▶ _REQUIRED ACTION 1_
Answer these questions using the passage on stamp duty for furnished holiday lets:
(a) On what date was the Furnished Holiday Lettings regime abolished?
(b) What percentage surcharge applies on top of the standard rates for most holiday cottages and apartments?
(c) By reference to what is SDLT charged?

▶ _EXCERPT TO READ_
* * *

Does stamp duty still apply to a furnished holiday let after April 2025?
Yes. Buying a furnished holiday let in England or Northern Ireland still triggers stamp duty land tax, and for the great majority of holiday cottages and apartments the 5% additional dwellings surcharge applies on top of the standard rates.
The confusion is understandable. The Furnished Holiday Lettings regime was abolished on 6 April 2025, and a lot of buyers assume that abolishing the regime changed everything about how a holiday let is taxed. It did not change the stamp duty. FHL status was always an income tax and capital gains tax label. It governed whether the property qualified for capital allowances, Business Asset Disposal Relief and certain pension and loss reliefs. It never governed SDLT, which is charged by reference to the physical character of the building at the point you complete, not the tax regime that applies to the rental profits afterwards.
So the honest answer to the underlying question is that nothing about the SDLT on your purchase changed on 6 April 2025. A holiday cottage that was residential for SDLT in March 2025 is still residential in 2026. What changed is everything after the purchase: the income is now taxed as an ordinary property business, the gain on sale is taxed under the standard residential CGT rates, and Section 24 bites on the mortgage interest. We cover that below, because it is the part that genuinely caught FHL owners out.

* * *

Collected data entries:
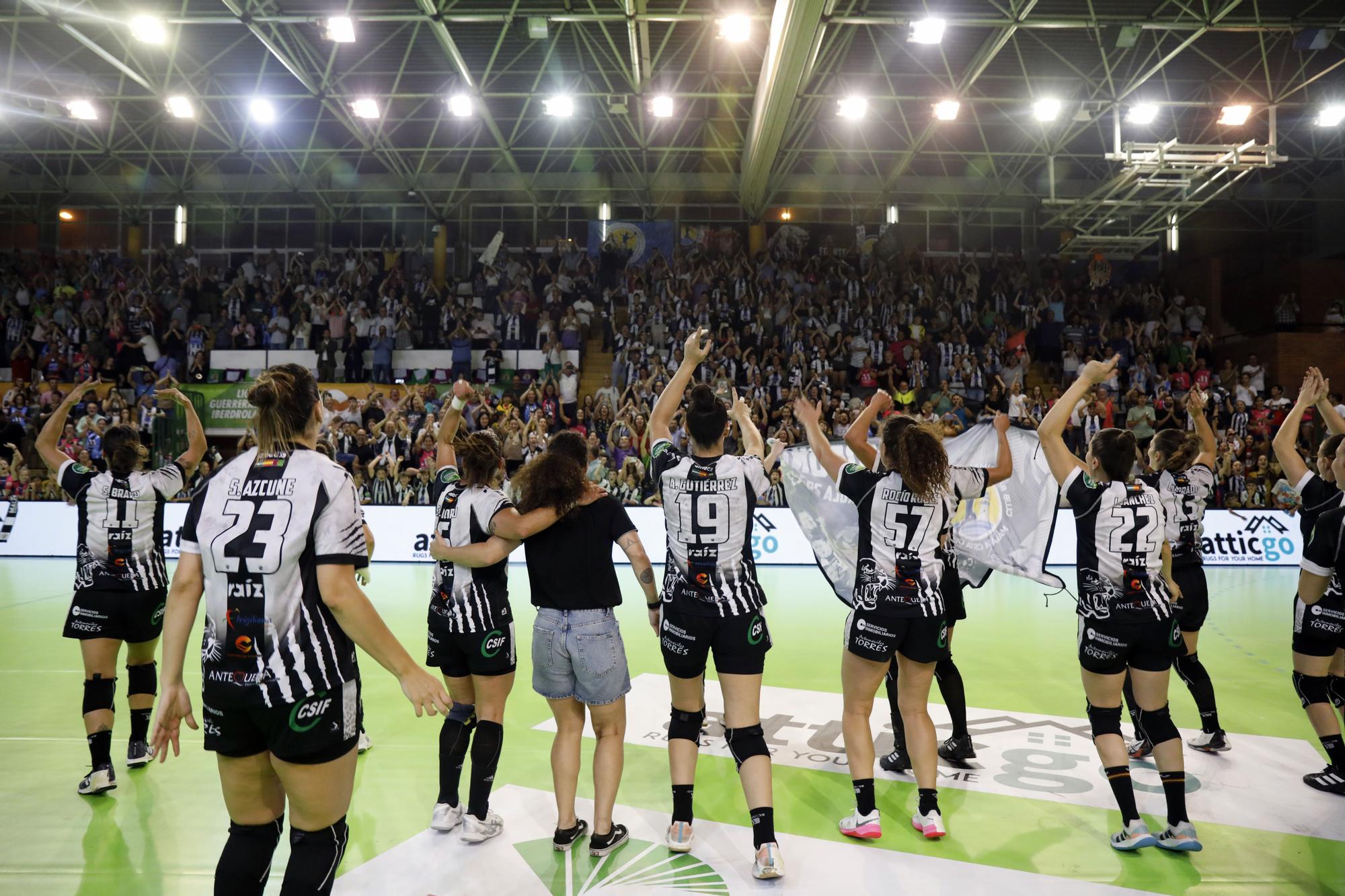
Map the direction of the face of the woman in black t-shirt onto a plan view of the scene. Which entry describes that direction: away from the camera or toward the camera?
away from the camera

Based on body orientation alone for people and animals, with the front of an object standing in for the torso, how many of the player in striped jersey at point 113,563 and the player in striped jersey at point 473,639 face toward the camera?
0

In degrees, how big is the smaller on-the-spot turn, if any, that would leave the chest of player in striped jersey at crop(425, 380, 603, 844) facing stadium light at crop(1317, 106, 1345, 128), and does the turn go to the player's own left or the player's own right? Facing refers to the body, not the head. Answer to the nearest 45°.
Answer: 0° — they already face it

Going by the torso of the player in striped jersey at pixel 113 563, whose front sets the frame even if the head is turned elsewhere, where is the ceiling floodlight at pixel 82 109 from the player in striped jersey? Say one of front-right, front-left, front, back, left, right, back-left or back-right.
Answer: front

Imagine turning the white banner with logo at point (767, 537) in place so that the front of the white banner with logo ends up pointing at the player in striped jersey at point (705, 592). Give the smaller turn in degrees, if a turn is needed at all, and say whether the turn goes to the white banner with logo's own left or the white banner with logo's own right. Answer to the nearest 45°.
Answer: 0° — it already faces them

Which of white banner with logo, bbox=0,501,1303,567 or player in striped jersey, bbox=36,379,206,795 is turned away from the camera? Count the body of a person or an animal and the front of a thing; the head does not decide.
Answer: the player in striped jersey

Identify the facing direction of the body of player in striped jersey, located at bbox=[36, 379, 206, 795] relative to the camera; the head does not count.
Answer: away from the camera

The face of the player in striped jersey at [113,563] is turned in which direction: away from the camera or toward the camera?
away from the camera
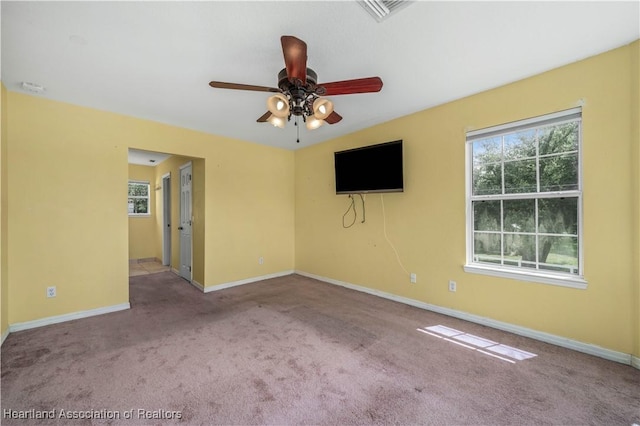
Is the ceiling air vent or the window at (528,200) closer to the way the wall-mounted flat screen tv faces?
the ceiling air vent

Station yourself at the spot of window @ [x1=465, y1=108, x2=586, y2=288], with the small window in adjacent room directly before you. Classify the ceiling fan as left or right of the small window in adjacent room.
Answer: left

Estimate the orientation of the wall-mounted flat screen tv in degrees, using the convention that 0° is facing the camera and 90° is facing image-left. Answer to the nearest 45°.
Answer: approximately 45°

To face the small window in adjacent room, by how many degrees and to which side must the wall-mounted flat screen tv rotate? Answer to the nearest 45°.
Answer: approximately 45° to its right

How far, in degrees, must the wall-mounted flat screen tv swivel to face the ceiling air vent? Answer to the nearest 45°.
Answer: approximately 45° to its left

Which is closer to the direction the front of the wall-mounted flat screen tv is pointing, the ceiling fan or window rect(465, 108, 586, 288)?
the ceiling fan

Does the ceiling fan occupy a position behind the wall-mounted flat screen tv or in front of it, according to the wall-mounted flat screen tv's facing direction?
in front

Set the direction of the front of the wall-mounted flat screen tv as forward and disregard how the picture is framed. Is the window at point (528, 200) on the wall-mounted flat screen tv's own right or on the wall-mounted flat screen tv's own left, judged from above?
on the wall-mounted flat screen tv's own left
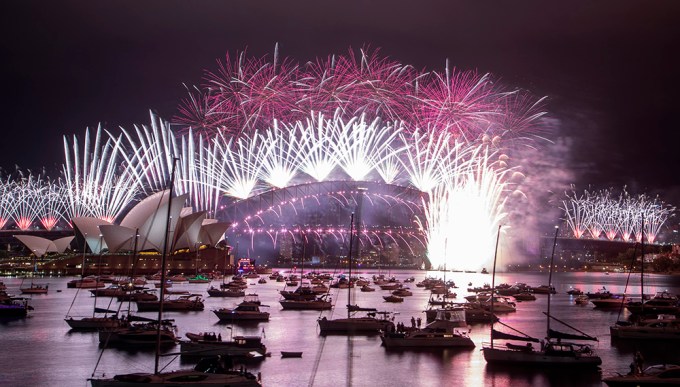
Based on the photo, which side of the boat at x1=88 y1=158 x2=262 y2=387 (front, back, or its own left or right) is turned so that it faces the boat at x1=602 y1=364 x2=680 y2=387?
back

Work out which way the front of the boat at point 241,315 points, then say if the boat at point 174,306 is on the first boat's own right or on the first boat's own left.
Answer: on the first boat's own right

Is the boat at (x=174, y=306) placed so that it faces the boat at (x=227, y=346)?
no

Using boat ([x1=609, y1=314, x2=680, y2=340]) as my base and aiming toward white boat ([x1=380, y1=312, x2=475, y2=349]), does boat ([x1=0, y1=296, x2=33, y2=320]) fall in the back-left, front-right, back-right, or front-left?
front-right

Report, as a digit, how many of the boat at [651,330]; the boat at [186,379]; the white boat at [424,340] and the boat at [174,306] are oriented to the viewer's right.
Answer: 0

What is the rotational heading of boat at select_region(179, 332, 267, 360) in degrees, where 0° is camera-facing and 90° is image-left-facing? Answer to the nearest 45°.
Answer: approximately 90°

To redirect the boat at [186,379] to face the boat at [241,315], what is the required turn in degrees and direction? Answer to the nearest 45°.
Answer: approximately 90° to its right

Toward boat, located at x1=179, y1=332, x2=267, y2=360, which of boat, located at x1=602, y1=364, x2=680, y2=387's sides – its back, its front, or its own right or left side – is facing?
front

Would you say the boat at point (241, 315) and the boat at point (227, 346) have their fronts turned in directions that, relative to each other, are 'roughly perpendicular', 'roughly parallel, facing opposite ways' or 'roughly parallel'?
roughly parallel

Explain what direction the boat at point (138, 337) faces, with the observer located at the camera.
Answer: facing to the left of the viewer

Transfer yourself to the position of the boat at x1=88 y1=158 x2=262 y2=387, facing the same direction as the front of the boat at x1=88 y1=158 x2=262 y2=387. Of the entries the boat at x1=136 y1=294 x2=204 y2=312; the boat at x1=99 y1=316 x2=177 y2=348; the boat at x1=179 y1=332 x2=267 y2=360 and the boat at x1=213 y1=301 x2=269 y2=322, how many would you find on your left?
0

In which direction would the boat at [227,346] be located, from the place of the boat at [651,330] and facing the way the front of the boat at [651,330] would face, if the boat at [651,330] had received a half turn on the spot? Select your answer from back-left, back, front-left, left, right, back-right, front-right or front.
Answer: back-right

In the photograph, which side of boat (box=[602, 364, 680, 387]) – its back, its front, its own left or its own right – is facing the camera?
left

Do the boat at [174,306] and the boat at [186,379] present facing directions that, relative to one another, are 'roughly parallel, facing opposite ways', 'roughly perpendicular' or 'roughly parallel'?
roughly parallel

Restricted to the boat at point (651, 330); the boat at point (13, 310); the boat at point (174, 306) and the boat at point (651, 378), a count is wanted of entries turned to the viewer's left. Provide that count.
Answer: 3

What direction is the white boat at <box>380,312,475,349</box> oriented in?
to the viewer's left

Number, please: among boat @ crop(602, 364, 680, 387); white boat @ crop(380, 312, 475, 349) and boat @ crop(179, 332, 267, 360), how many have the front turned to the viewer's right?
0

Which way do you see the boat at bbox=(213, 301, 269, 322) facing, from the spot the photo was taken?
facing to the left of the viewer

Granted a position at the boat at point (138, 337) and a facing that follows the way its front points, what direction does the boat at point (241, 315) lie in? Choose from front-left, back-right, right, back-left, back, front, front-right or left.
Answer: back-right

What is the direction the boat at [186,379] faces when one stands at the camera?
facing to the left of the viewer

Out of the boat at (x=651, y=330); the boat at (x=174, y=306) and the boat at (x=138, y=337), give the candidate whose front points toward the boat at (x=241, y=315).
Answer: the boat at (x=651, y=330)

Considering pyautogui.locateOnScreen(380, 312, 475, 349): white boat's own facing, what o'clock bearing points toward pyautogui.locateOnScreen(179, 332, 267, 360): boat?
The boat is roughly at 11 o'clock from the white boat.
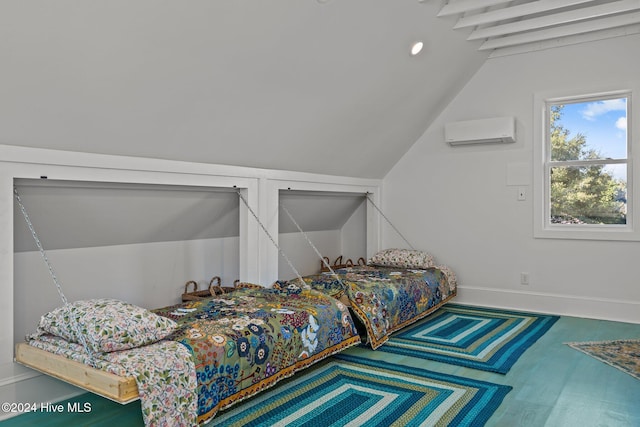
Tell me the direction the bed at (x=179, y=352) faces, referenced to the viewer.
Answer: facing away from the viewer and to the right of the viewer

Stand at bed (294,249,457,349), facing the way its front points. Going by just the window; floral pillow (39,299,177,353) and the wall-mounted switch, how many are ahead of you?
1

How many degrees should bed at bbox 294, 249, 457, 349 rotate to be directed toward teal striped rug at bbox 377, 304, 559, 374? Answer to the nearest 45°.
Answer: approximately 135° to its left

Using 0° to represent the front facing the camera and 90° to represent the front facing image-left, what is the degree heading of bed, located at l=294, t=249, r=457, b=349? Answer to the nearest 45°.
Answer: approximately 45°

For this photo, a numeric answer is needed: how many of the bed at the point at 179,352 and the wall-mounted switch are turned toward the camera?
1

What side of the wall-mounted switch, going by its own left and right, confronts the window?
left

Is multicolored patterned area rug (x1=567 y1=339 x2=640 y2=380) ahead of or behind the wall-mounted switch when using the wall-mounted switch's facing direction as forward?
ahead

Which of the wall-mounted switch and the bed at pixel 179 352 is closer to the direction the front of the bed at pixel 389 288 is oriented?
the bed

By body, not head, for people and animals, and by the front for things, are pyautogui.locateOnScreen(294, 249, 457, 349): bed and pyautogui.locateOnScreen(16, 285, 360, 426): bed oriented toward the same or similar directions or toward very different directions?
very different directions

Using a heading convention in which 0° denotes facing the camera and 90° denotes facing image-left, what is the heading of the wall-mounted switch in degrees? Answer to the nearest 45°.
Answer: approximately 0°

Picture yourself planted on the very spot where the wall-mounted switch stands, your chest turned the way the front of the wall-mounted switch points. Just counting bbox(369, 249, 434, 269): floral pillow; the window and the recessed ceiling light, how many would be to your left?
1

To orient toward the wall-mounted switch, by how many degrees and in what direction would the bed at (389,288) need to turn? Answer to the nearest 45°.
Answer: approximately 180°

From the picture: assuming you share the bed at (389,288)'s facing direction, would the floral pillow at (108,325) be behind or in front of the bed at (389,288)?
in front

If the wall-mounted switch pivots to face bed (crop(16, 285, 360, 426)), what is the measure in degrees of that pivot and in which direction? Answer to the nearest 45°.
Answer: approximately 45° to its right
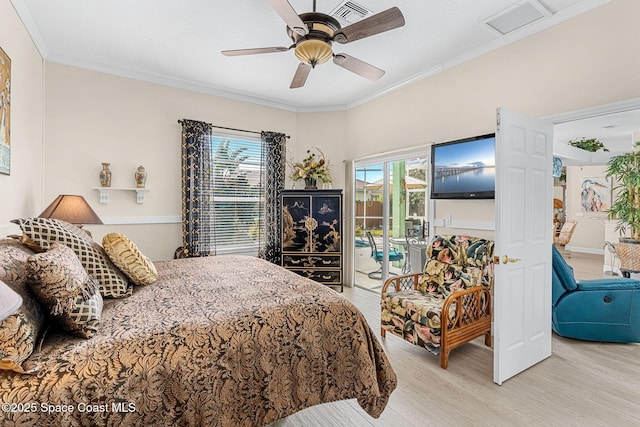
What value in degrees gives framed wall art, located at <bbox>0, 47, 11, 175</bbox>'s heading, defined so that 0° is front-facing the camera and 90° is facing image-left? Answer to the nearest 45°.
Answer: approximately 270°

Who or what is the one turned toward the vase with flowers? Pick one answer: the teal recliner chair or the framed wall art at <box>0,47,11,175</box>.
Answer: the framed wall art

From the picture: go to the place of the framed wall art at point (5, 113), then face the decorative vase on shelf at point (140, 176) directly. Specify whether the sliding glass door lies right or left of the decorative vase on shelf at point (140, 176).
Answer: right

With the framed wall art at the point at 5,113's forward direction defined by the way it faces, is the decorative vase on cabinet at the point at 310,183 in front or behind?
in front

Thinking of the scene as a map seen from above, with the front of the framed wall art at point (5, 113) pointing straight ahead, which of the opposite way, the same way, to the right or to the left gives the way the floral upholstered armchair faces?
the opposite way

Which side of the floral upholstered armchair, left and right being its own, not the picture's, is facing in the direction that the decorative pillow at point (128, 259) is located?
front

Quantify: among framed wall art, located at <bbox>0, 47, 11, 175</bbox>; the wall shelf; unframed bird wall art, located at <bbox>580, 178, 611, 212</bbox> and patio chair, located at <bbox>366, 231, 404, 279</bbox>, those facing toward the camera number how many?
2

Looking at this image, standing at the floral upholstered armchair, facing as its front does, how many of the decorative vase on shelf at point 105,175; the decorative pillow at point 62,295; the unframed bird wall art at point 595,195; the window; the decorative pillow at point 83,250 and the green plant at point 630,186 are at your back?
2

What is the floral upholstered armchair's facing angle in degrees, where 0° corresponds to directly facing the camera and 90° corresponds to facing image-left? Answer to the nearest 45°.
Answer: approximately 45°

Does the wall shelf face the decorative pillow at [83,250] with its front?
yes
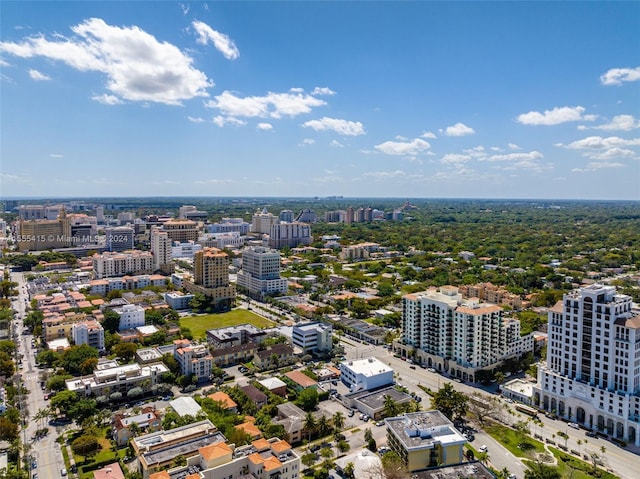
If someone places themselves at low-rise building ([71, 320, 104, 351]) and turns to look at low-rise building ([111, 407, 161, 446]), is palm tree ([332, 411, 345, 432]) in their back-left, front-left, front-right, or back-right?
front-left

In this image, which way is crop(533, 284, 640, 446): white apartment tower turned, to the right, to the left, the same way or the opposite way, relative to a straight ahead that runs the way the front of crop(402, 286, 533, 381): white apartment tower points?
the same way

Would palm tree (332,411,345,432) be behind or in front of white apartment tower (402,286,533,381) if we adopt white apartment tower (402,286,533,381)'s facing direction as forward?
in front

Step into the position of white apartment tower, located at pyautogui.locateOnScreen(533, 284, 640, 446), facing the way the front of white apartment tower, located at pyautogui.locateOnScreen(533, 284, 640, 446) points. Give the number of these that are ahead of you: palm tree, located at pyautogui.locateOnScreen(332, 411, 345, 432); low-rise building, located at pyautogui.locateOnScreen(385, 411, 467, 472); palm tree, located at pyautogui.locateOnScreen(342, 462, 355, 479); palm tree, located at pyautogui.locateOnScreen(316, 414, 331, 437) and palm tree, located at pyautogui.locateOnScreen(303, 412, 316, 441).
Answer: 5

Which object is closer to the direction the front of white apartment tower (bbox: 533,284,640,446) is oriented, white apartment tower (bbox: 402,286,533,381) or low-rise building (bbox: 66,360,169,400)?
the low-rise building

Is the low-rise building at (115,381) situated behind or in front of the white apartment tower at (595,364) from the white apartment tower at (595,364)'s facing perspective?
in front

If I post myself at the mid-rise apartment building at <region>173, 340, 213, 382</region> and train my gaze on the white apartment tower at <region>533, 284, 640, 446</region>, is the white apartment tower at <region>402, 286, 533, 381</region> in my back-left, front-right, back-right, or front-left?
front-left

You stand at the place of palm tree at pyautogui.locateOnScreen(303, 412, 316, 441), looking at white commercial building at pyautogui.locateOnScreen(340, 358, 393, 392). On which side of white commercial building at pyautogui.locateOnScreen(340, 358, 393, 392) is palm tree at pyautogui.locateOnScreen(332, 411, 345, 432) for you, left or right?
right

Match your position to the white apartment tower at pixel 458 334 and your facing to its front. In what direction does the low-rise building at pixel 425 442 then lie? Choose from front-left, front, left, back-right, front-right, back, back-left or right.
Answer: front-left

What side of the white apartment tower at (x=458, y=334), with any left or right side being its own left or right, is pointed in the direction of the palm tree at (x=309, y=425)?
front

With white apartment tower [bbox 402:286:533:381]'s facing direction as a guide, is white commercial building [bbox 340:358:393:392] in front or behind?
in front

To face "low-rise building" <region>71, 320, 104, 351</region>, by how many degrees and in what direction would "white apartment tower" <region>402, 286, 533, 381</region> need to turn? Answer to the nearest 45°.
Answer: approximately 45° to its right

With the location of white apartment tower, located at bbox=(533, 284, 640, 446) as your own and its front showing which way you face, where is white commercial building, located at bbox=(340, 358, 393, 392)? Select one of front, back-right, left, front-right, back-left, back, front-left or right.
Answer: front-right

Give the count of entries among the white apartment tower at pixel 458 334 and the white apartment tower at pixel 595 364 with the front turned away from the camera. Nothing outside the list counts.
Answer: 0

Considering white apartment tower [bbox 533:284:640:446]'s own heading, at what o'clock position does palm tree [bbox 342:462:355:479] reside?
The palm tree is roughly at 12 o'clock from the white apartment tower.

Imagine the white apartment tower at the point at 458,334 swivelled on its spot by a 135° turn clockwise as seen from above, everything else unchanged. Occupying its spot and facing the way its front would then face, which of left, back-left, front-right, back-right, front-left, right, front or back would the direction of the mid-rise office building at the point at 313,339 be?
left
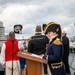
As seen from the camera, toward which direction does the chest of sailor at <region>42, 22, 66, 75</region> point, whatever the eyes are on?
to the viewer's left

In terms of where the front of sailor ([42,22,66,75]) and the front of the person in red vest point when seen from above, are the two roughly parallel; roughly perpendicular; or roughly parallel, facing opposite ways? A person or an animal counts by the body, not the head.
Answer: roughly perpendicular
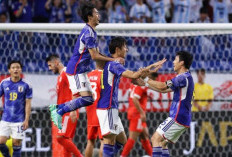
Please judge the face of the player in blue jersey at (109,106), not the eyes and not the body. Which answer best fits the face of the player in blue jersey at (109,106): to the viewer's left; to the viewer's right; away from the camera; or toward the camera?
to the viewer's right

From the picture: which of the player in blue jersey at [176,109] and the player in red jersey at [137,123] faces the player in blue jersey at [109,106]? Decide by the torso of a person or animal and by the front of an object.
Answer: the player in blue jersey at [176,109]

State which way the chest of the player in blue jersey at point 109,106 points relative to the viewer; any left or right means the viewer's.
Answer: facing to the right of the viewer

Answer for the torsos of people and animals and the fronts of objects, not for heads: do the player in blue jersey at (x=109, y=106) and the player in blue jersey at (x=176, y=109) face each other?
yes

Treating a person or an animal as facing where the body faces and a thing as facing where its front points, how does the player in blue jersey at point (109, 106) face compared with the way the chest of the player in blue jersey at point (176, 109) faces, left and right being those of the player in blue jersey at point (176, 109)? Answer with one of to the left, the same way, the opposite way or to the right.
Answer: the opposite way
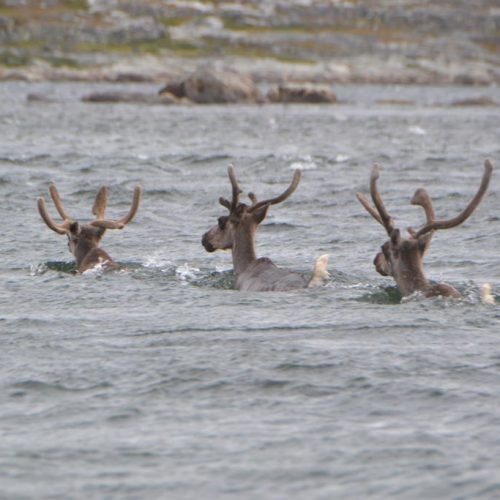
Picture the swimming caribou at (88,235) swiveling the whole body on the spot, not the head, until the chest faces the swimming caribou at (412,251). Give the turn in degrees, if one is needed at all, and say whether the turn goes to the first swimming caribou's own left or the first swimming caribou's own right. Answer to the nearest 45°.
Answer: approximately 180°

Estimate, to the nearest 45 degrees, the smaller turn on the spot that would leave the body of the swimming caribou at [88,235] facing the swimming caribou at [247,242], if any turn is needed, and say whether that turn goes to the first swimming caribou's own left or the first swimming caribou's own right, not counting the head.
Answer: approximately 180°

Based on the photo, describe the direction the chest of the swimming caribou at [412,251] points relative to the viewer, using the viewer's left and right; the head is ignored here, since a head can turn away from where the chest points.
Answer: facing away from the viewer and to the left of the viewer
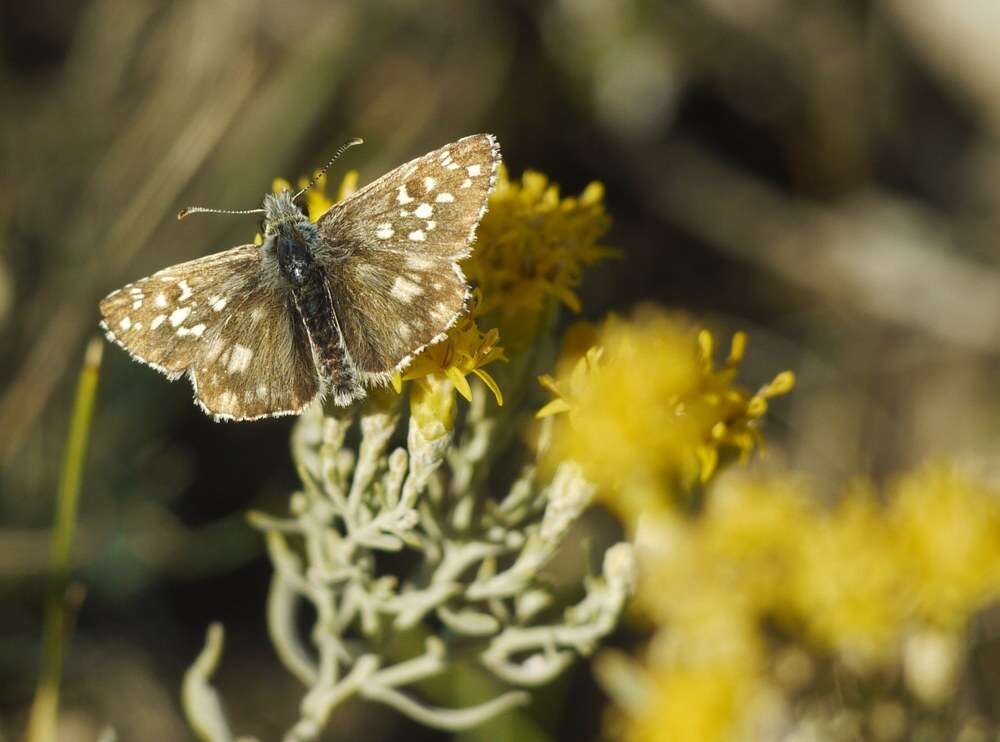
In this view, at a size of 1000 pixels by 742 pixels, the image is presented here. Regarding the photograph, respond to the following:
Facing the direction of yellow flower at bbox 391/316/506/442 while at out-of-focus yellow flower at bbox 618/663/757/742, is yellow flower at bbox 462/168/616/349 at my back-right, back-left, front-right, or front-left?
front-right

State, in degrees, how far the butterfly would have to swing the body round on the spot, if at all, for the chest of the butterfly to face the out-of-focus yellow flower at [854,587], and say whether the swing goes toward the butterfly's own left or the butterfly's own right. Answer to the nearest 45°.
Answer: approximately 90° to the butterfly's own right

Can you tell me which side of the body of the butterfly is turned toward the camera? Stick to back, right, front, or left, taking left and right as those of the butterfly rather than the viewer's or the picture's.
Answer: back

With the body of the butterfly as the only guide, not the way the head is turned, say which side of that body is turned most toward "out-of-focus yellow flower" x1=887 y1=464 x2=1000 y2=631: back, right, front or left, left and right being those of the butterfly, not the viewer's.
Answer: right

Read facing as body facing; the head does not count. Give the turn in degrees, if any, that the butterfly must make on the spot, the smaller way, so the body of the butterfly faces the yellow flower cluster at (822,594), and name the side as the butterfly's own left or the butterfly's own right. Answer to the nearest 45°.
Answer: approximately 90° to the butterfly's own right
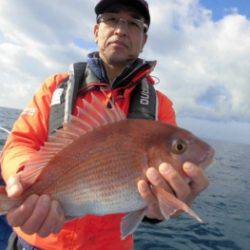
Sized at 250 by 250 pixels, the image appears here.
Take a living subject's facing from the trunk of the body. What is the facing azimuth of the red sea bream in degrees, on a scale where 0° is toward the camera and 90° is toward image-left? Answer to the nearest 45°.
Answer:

* * *

▶ _REQUIRED ACTION 2_
Locate every line of the records that contains the string "rotate", treating uppercase and lowercase letters as distinct, and copy each such line.

▶ _TASK OUTPUT 1_
(a) 6 April 2025.
(b) 5%, the additional dwellings surcharge.
(c) The physical character of the building at the point of completion.

▶ _TASK OUTPUT 2_
To face the small window in adjacent room, by how many degrees and to which side must the wall-mounted flat screen tv rotate? Answer to the nearest 45°.
How many degrees should bed at bbox 294, 249, 457, 349 rotate to be directed toward teal striped rug at bbox 377, 304, 559, 374? Answer to the nearest 45°.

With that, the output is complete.